営業の仕事は文系の人がすると思っていたが、私の母はメーカーの営業部門に属し「マーケティングリサーチ」という、「バリバリ数学を使う仕事」をしている。マーケティングとはどんな仕事をしているのかインタビューしてみた。 (高校生記者・ひよこのこ=2年)

商品の売り方・売れ方を徹底リサーチ

―マーケティングリサーチって何をするの?

一言で言うなら、企業や団体からの依頼を受け、「何がどれだけ誰に売れているか」などを統計的なデータを分析して考察する仕事かな。

―お母さんは具体的にどういう仕事をしてるの?

ざっくり言うと、「自分の会社の商品についての状況分析」「自分の会社がこれから何を売るべきかについて考えて提案」「得意先のコンビニやスーパーといった小売店に売り方を提案」とかかな。

自宅で撮影した母(右)と私

自社の商品分析をする仕事では、小売店のレジの記録から「いつ、どの商品が、どれだけ売れた」という情報を取り出したり、その商品を買ったお客さんのカードからお客さんの年齢層、性別、職業などの情報を手に入れたりするよ。

他にも、アンケート調査を行って「なぜその商品を買ったのか」を聞くことも。それをもとにこの商品はどういう人たちにどういうタイミングで、そしてなぜ売れているかを調べるよ。

―いろいろな方法で商品の売れ方を分析するんだね。

そう。自分の会社にこれから何を売るべきか提案するためには、「お客さんの間で何がはやっているか」「どういう広告が注目されているか」を調べるの。小売店に「自社のどの商品を置いたら売れるか」「どこに置いたら売れるか」を提案したり、チラシ、ポップ作り、キャンペーンの開催なども投げかけていくよ。

例えば、「飲み物Aが真夜中に売れているのは、この映画のせいでみんなが夜更かしして喉が渇くから。ならばその時間に一緒に別の飲み物Bもアピールしたら売れるはず!」とか……。でもここまですることはうちの会社くらいかもしれないわ。

統計の知識とコミュ力が必要

―この仕事をするにはどんな力がいる?

統計データを扱う技術とコミュニケーション能力かな。統計データを扱う能力は、商品の売れ行きを調べたりする場面で必要。コミュニケーション能力は、小売店の方に商品の売り方を提案するときや、アンケート調査で座談会をするときに大切ね。

―統計の技術はどうやって習得したの?

会社から「この本に書かれた技術を一カ月で身に付けて」と本を渡されて、習得したわ。難しかったから高校の時の教科書をもう一度買い直して、参考にしたよ。

週に1度、昼休みに同じ業務をする人たちと集まって、英語で書かれたマーケティング方法についての文献を翻訳してきて報告し合う勉強会に参加したよ。

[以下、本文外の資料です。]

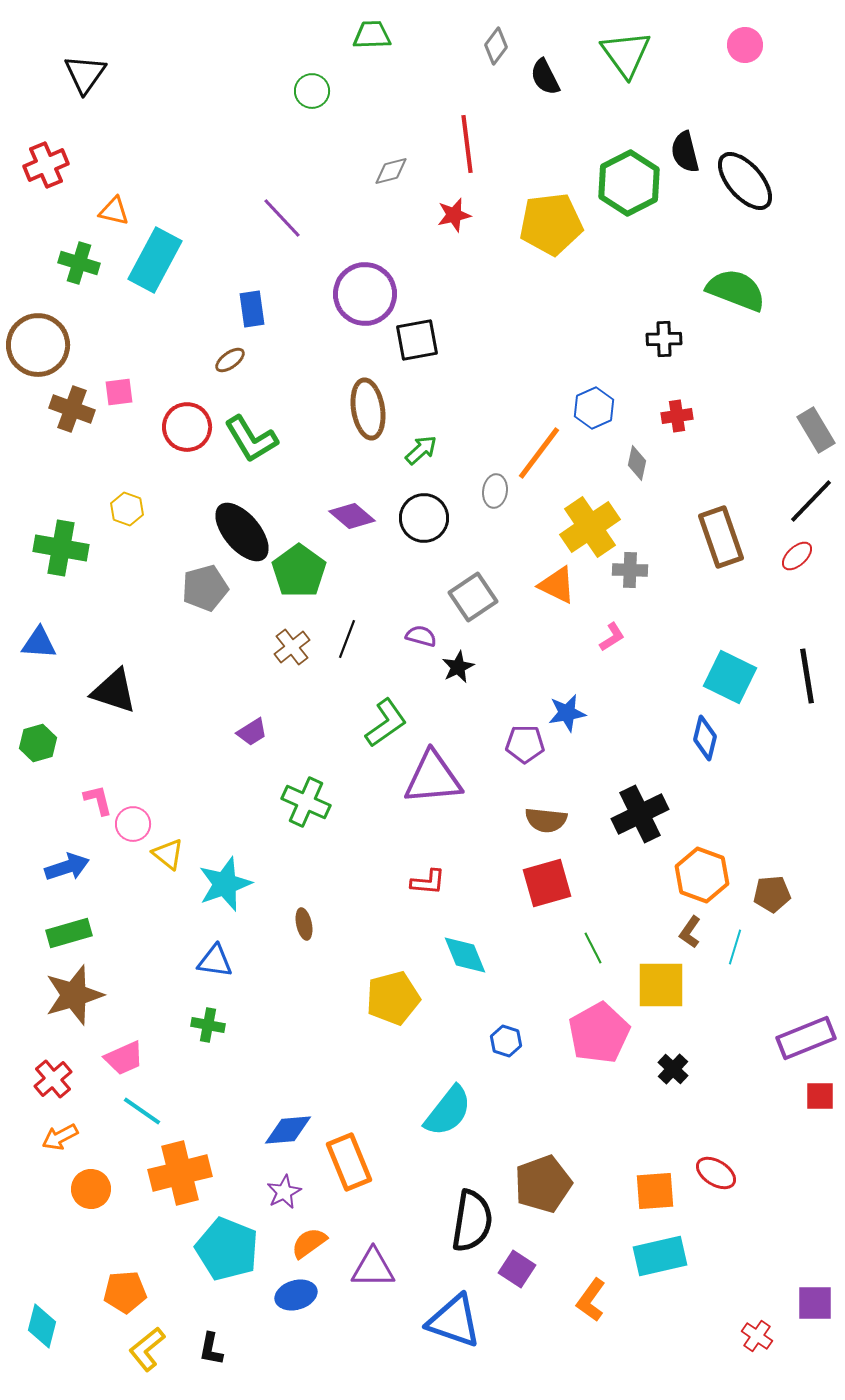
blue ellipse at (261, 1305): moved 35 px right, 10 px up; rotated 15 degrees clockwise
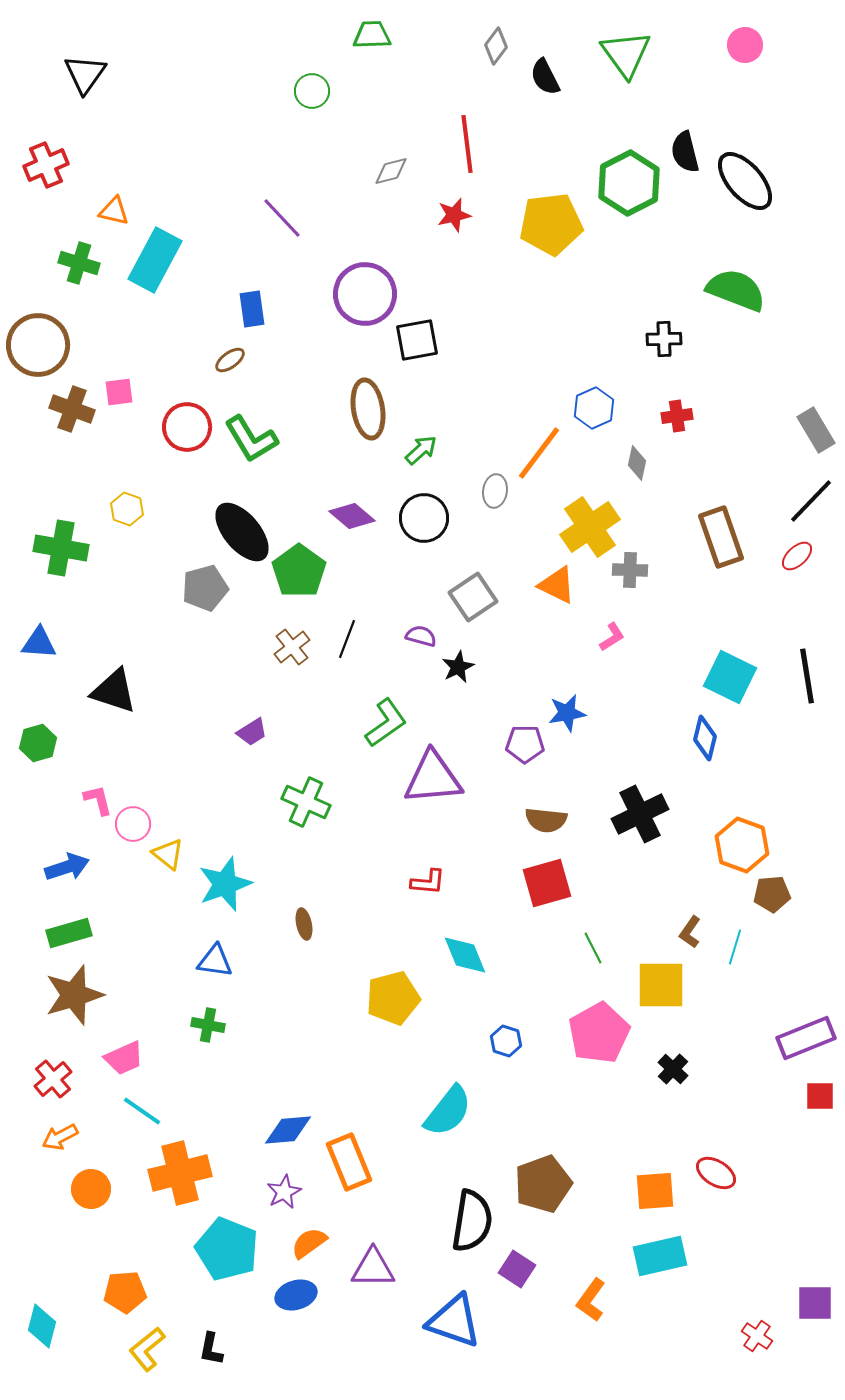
orange hexagon at (702, 875): moved 40 px right, 30 px up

翻訳は当番制だったから、当たったときは頑張って用意したわ。

立てた仮説が当たるとうれしい

―この仕事に向いているのはどんな人?

統計を使うから数学が好きな人。あとは仮説を立てるのが得意な人や、コミュニケーション能力がある人かな。

母の仕事道具のパソコン一式とヘッドホン

―この仕事で楽しいことは?

自社の商品について、「こういう売り方をすれば売れるはず!」という仮説を立てて、それが当たったときとてもうれしいわ。

―逆に何が大変?

数字だけ見ていても「どうしてこの結果が出るのかわからない」ことがあるから、現場を見ないといけないかな。

―この仕事は将来、どんな風に変わると思う?

お客さんについて手に入る情報がどんどん増えていくから、活用してお客さんの心理にもっと忠実に沿ったマーケティングを考えることが求められるようになると思うわ。

―この仕事を目指す高校生がいまやっておいたほうがよいことは?

統計の勉強! あといろんなことに興味を持って、「なんでだろう」と考えることかな。

【取材後記】数学の必要性を実感

私は数学がとても苦手で、将来数学を使わずにすむ職業につきたいと思っていた。テレビの宣伝やドラマで見た営業の仕事の人はあまり数学を使っていなさそうだし、やりがいもありそうに見えて、「私もやりたい! これなら私にもできる!」と思っていた。

しかし、母の仕事を取材してから、営業といっても話す以外の仕事がたくさんあること、営業部門でも数学を使う仕事に配属されうるということが分かった。仕事をする上では文系か理系どちらかだけの能力があればよいわけではないと知り、文系の学問を専攻しても数学を学ぶ必要性を実感した。